Go over the data and copy out each line with "untuk" in it.

GIVEN INFORMATION section start

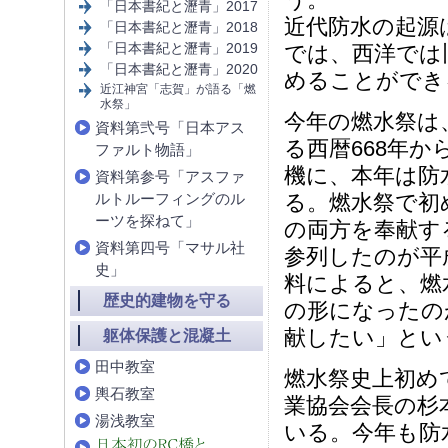
「日本書紀と瀝青」2017
近代防水の起源
「日本書紀と瀝青」2018
「日本書紀と瀝青」2019
では、西洋では
「日本書紀と瀝青」2020
めることができ
近江神宮「志賀」が語る「燃
水祭」
今年の燃水祭は
資料第弐号「日本アス
る西暦668年か
ファルト物語」
機に、本年は防
資料第参号「アスファ
ルトルーフィングのル
る。燃水祭で初
ーツを探ねて」
の両方を奉献す
資料第四号「マサル社
参列したのが平
史」
料によると、燃
歴史的建物を守る
の形になったの
献したい」とい
躯体保護と混凝土
田中教室
燃水祭史上初め
輿石教室
業協会会長の杉
湯浅教室
いる。今年も防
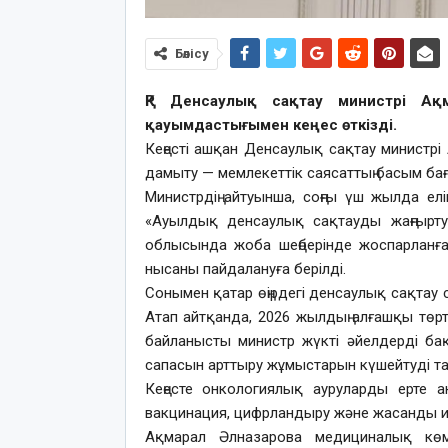
Бөлісу
ҚР Денсаулық сақтау министрі А
қауымдастығымен кеңес өткізді.
Кеңесті ашқан Денсаулық сақтау минист
дамыту — мемлекеттік саясаттың басым бағыт
Министрдің айтуынша, соңғы үш жылда ел
«Ауылдық денсаулық сақтауды жаңғырт
облысында жоба шеңберінде жоспарланға
нысаны пайдалануға берілді.
Сонымен қатар өңірдегі денсаулық сақтау 
Атап айтқанда, 2026 жылдың алғашқы төрт 
байланысты министр жүкті әйелдерді бақ
сапасын арттыру жұмыстарын күшейтуді т
Кеңесте онкологиялық ауруларды ерте ан
вакцинация, цифрландыру және жасанды ин
Ақмарал Әлназарова медициналық көме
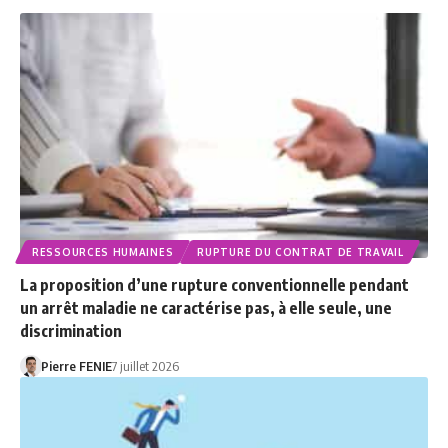
RESSOURCES HUMAINES
RUPTURE DU CONTRAT DE TRAVAIL
La proposition d’une rupture conventionnelle pendant
un arrêt maladie ne caractérise pas, à elle seule, une
discrimination
Pierre FENIE
7 juillet 2026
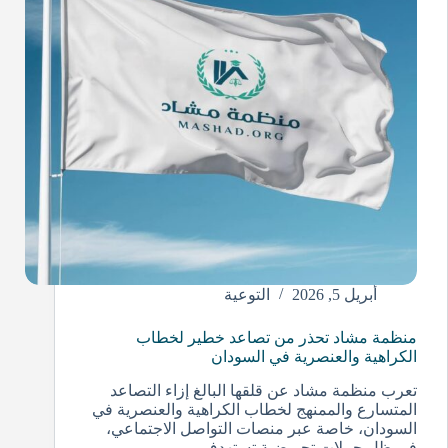
أبريل 5, 2026
التوعية
منظمة مشاد تحذر من تصاعد خطير لخطاب
الكراهية والعنصرية في السودان
تعرب منظمة مشاد عن قلقها البالغ إزاء التصاعد
المتسارع والممنهج لخطاب الكراهية والعنصرية في
السودان، خاصة عبر منصات التواصل الاجتماعي،
في ظل حملات تحريضية تستهدف…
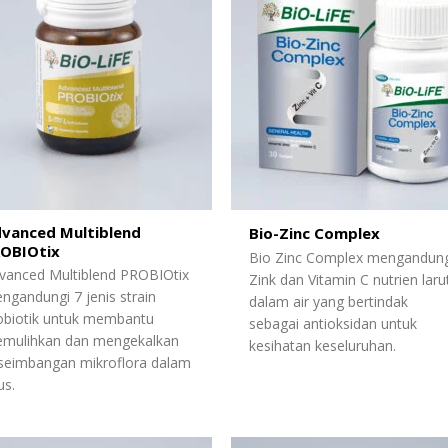
vanced Multiblend
Bio-Zinc Complex
OBIOtix
Bio Zinc Complex mengandung
vanced Multiblend PROBIOtix
Zink dan Vitamin C nutrien laru
ngandungi 7 jenis strain
dalam air yang bertindak
obiotik untuk membantu
sebagai antioksidan untuk
mulihkan dan mengekalkan
kesihatan keseluruhan.
seimbangan mikroflora dalam
us.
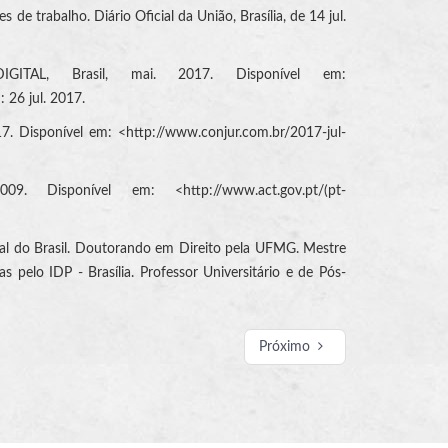
de trabalho. Diário Oficial da União, Brasília, de 14 jul.
GITAL, Brasil, mai. 2017. Disponível em:
 26 jul. 2017.
17. Disponível em: <http://www.conjur.com.br/2017-jul-
isponível em: <http://www.act.gov.pt/(pt-
deral do Brasil. Doutorando em Direito pela UFMG. Mestre
 pelo IDP - Brasília. Professor Universitário e de Pós-
Próximo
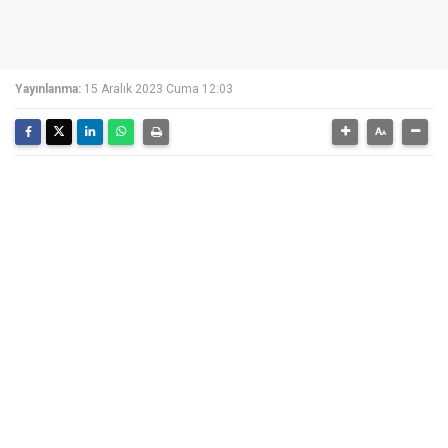
Yayınlanma:
15 Aralık 2023 Cuma 12:03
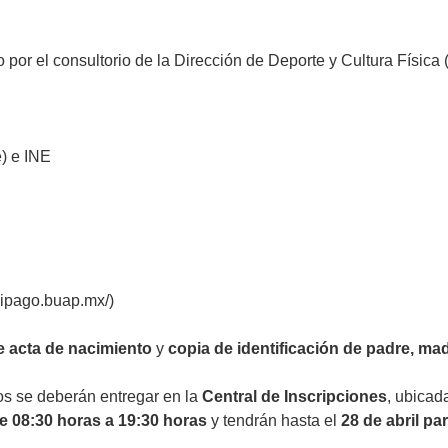
o por el consultorio de la Dirección de Deporte y Cultura Física 
e) e INE
/sipago.buap.mx/)
e acta de nacimiento
y
copia de identificación de padre, mad
os se deberán entregar en la
Central de Inscripciones
, ubicad
de 08:30 horas a 19:30 horas
y tendrán hasta el
28 de abril par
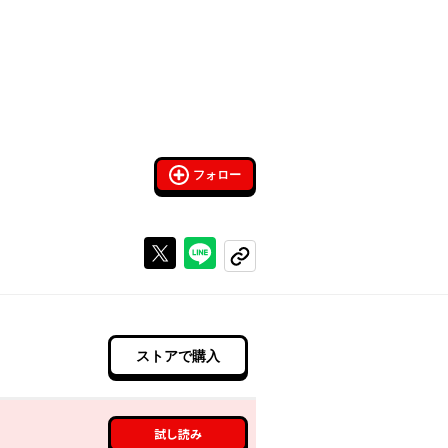
フォロー
Xで投稿する
ラインでシェアする
コピーする
ストアで購入
試し読み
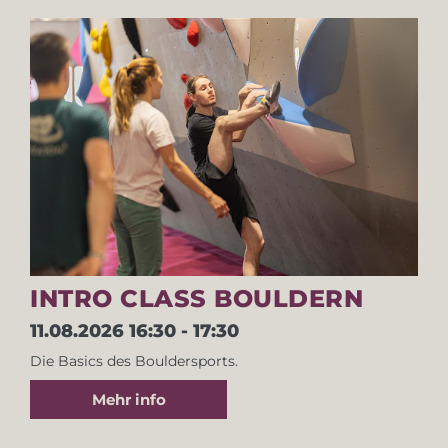
INTRO CLASS BOULDERN
11.08.2026
16:30 - 17:30
Die Basics des Bouldersports.
Mehr info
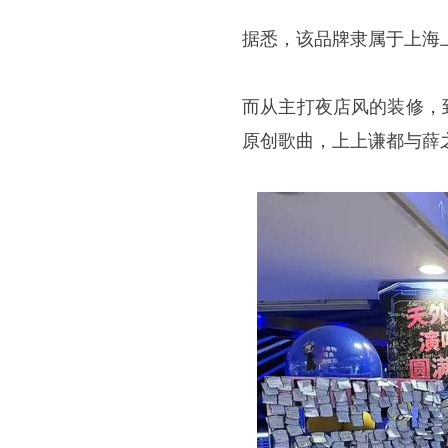
据悉，该品牌隶属于上海
而从主打夜店风的装修，
原创歌曲，
上上谦
都与薛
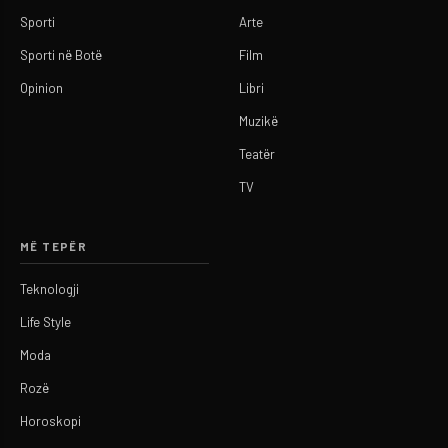
Sporti
Arte
Sporti në Botë
Film
Opinion
Libri
Muzikë
Teatër
TV
MË TEPËR
Teknologji
Life Style
Moda
Rozë
Horoskopi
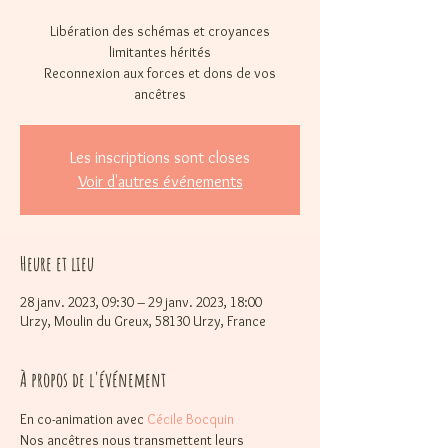
Libération des schémas et croyances
limitantes hérités
Reconnexion aux forces et dons de vos
ancêtres
Les inscriptions sont closes
Voir d'autres événements
Heure et lieu
28 janv. 2023, 09:30 – 29 janv. 2023, 18:00
Urzy, Moulin du Greux, 58130 Urzy, France
À propos de l'événement
En co-animation avec 
Cécile Bocquin
Nos ancêtres nous transmettent leurs 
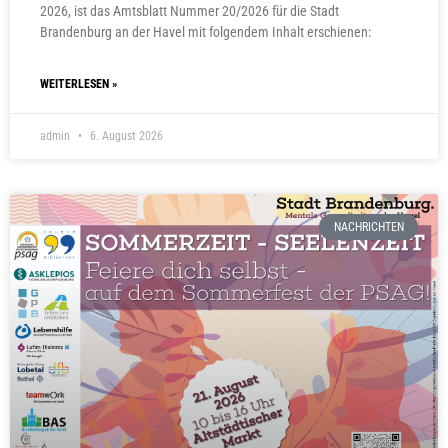
2026, ist das Amtsblatt Nummer 20/2026 für die Stadt
Brandenburg an der Havel mit folgendem Inhalt erschienen:
WEITERLESEN »
admin
6. August 2026
NACHRICHTEN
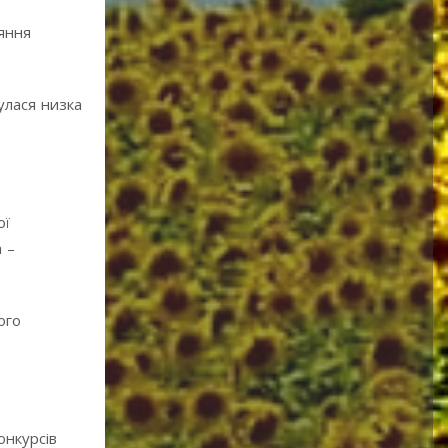
яння
улася низка
ої
 –
ого
онкурсів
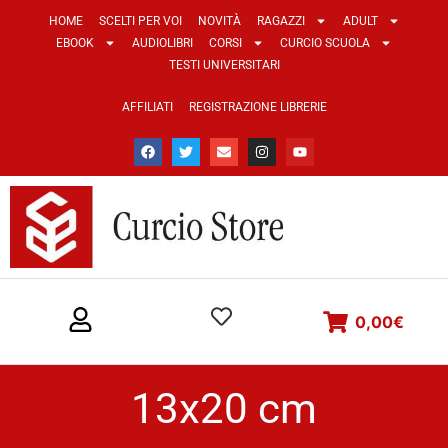
HOME
SCELTI PER VOI
NOVITÀ
RAGAZZI
ADULT
EBOOK
AUDIOLIBRI
CORSI
CURCIO SCUOLA
TESTI UNIVERSITARI
AFFILIATI
REGISTRAZIONE LIBRERIE
0,00
€
13x20 cm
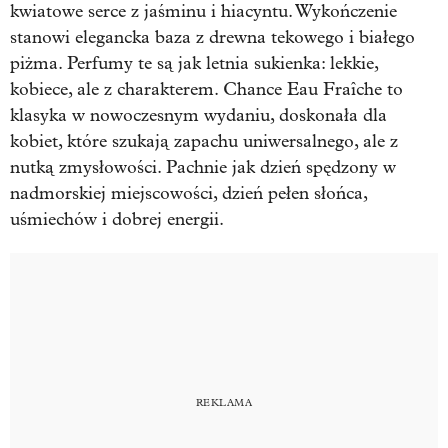
kwiatowe serce z jaśminu i hiacyntu. Wykończenie
stanowi elegancka baza z drewna tekowego i białego
piżma. Perfumy te są jak letnia sukienka: lekkie,
kobiece, ale z charakterem. Chance Eau Fraîche to
klasyka w nowoczesnym wydaniu, doskonała dla
kobiet, które szukają zapachu uniwersalnego, ale z
nutką zmysłowości. Pachnie jak dzień spędzony w
nadmorskiej miejscowości, dzień pełen słońca,
uśmiechów i dobrej energii.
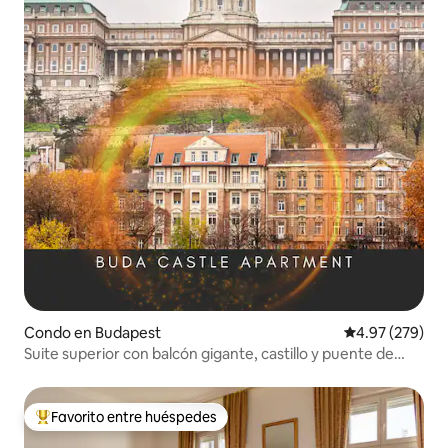
Condo en Budapest
Calificación pr
4.97 (279)
Suite superior con balcón gigante, castillo y puente de
cadenas
Favorito entre huéspedes
Favorito entre huéspedes preferido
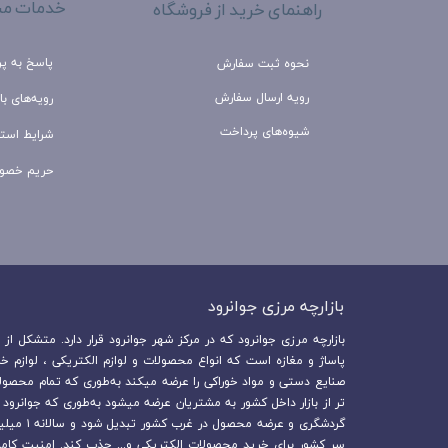
خدمات مش
راهنمای خرید از فروشگاه
پاسخ به پ
نحوه ثبت سفارش
رویه ارسال سفارش
رویه‌های باز
شیوه‌های پرداخت
شرایط استف
حریم خصو
بازارچه مرزی جوانرود​​​​​​​
پاساژ و مغازه است که انواع محصولات و لوازم الکتریکی ، لوازم خ
صنایع دستی و مواد خوراکی را عرضه میکند به‌طوری که تمام محصولا
تر از بازار داخل کشور به مشتریان عرضه میشود به‌طوری که جوانرود
سر کشور برای خرید محصولات الکتریکی و... جذب کند. امنیت کام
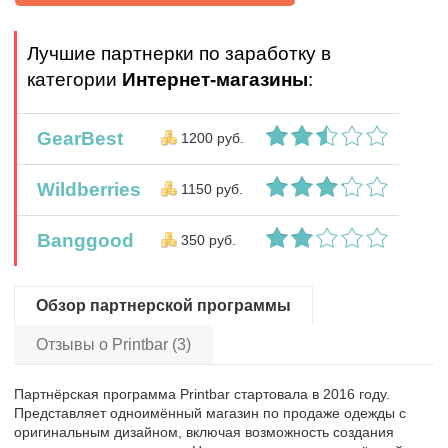
Лучшие партнерки по заработку в
категории
Интернет-магазины
:
GearBest
1200 руб.
Wildberries
1150 руб.
Banggood
350 руб.
Обзор партнерской программы
Отзывы о Printbar (3)
Партнёрская программа Printbar стартовала в 2016 году.
Представляет одноимённый магазин по продаже одежды с
оригинальным дизайном, включая возможность создания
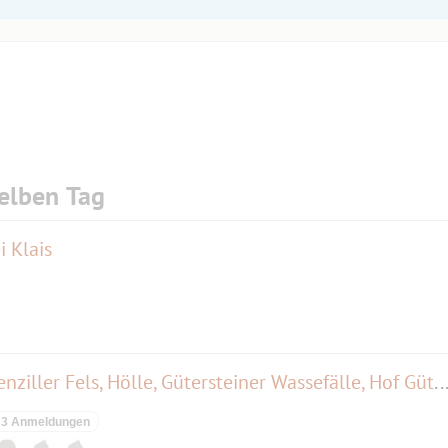
elben Tag
 Klais
Wanderung Hohenurach, Eppenziller Fels, Hölle, Gütersteiner Wassefälle, Hof Güter
3 Anmeldungen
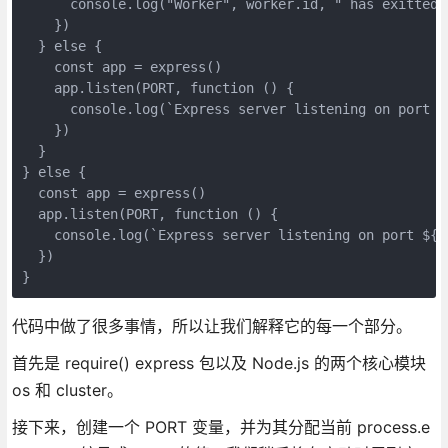
      console.log("Worker", worker.id, " has exitted."
    })

  } else {

    const app = express()

    app.listen(PORT, function () {

      console.log(`Express server listening on port $
    })

  }

} else {

  const app = express()

  app.listen(PORT, function () {

    console.log(`Express server listening on port ${P
  })

代码中做了很多事情，所以让我们解释它的每一个部分。
首先是 require() express 包以及 Node.js 的两个核心模块
os 和 cluster。
接下来，创建一个 PORT 变量，并为其分配当前 process.e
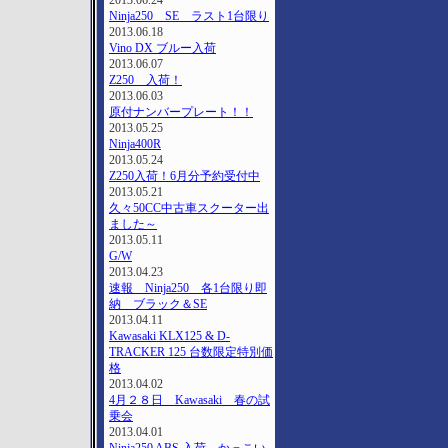
2013.06.24
Ninja250 SE ラスト1台限り
2013.06.18
Vino DX ブルー入荷
2013.06.07
Z250 入荷！
2013.06.03
原付ナンバープレート！！
2013.05.25
Ninja400R
2013.05.24
Z250入荷！6月分予約受付中
2013.05.21
久々50CC中古車スクーター出
ました～
2013.05.11
G/W
2013.04.23
速報 Ninja250 各1台限り即
納 ブラック＆SE
2013.04.11
Kawasaki KLX125 & D-
TRACKER 125 台数限定特別価
格
2013.04.02
4月２８日 Kawasaki 春の試
乗会
2013.04.01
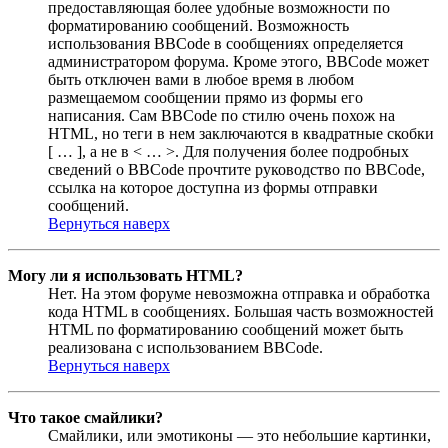
предоставляющая более удобные возможности по
форматированию сообщений. Возможность
использования BBCode в сообщениях определяется
администратором форума. Кроме этого, BBCode может
быть отключен вами в любое время в любом
размещаемом сообщении прямо из формы его
написания. Сам BBCode по стилю очень похож на
HTML, но теги в нем заключаются в квадратные скобки
[ … ], а не в < … >. Для получения более подробных
сведений о BBCode прочтите руководство по BBCode,
ссылка на которое доступна из формы отправки
сообщений.
Вернуться наверх
Могу ли я использовать HTML?
Нет. На этом форуме невозможна отправка и обработка
кода HTML в сообщениях. Большая часть возможностей
HTML по форматированию сообщений может быть
реализована с использованием BBCode.
Вернуться наверх
Что такое смайлики?
Смайлики, или эмотиконы — это небольшие картинки,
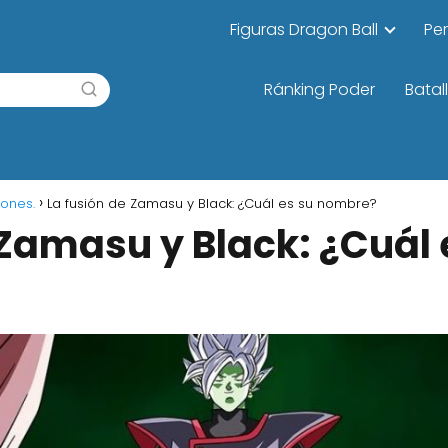
Figuras Dragon Ball
Pe
Ránking Poder
Batal
iones.
La fusión de Zamasu y Black: ¿Cuál es su nombre?
 Zamasu y Black: ¿Cuál 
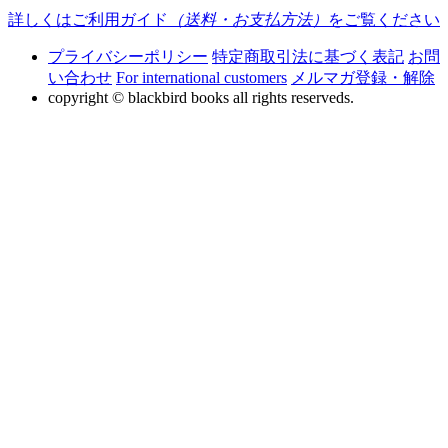
詳しくはご利用ガイド
（送料・お支払方法）
をご覧ください
プライバシーポリシー
特定商取引法に基づく表記
お問
い合わせ
For international customers
メルマガ登録・解除
copyright © blackbird books all rights reserveds.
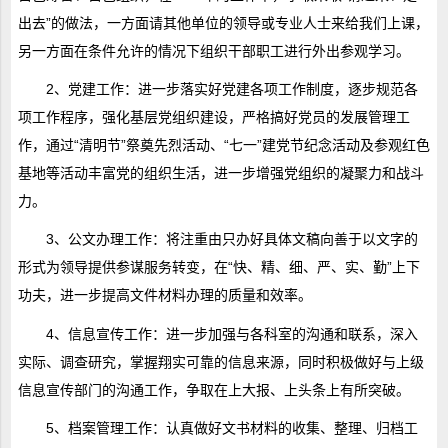
出去”的做法，一方面请其他单位的领导或专业人士来给我们上课，
另一方面在条件允许的情况下组织干部职工进行外出参观学习。
2、党建工作：进一步落实好党建各项工作制度，逐步规范各
项工作程序，强化基层党组织建设，严格搞好党员的发展管理工
作，通过“清明节”祭奠先烈活动、“七一”建党节纪念活动及参观红色
基地等活动丰富党的组织生活，进一步增强党组织的凝聚力和战斗
力。
3、公文办理工作：将注重由只办好具体文稿向善于以文字的
形式为领导提供参谋服务转变，在“快、精、细、严、实、勤”上下
功夫，进一步提高文件材料办理的质量和效率。
4、信息宣传工作：进一步加强与各科室的沟通和联系，深入
实际、调查研究，掌握翔实可靠的信息来源，同时积极做好与上级
信息宣传部门的沟通工作，争取在上大报、上头条上有所突破。
5、档案管理工作：认真做好文书材料的收集、整理、归档工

GIVEN INFORMATION section end

§ **EXERCISE RESPONSE**:
obiotik untuk membantu
sebagai antioksidan untuk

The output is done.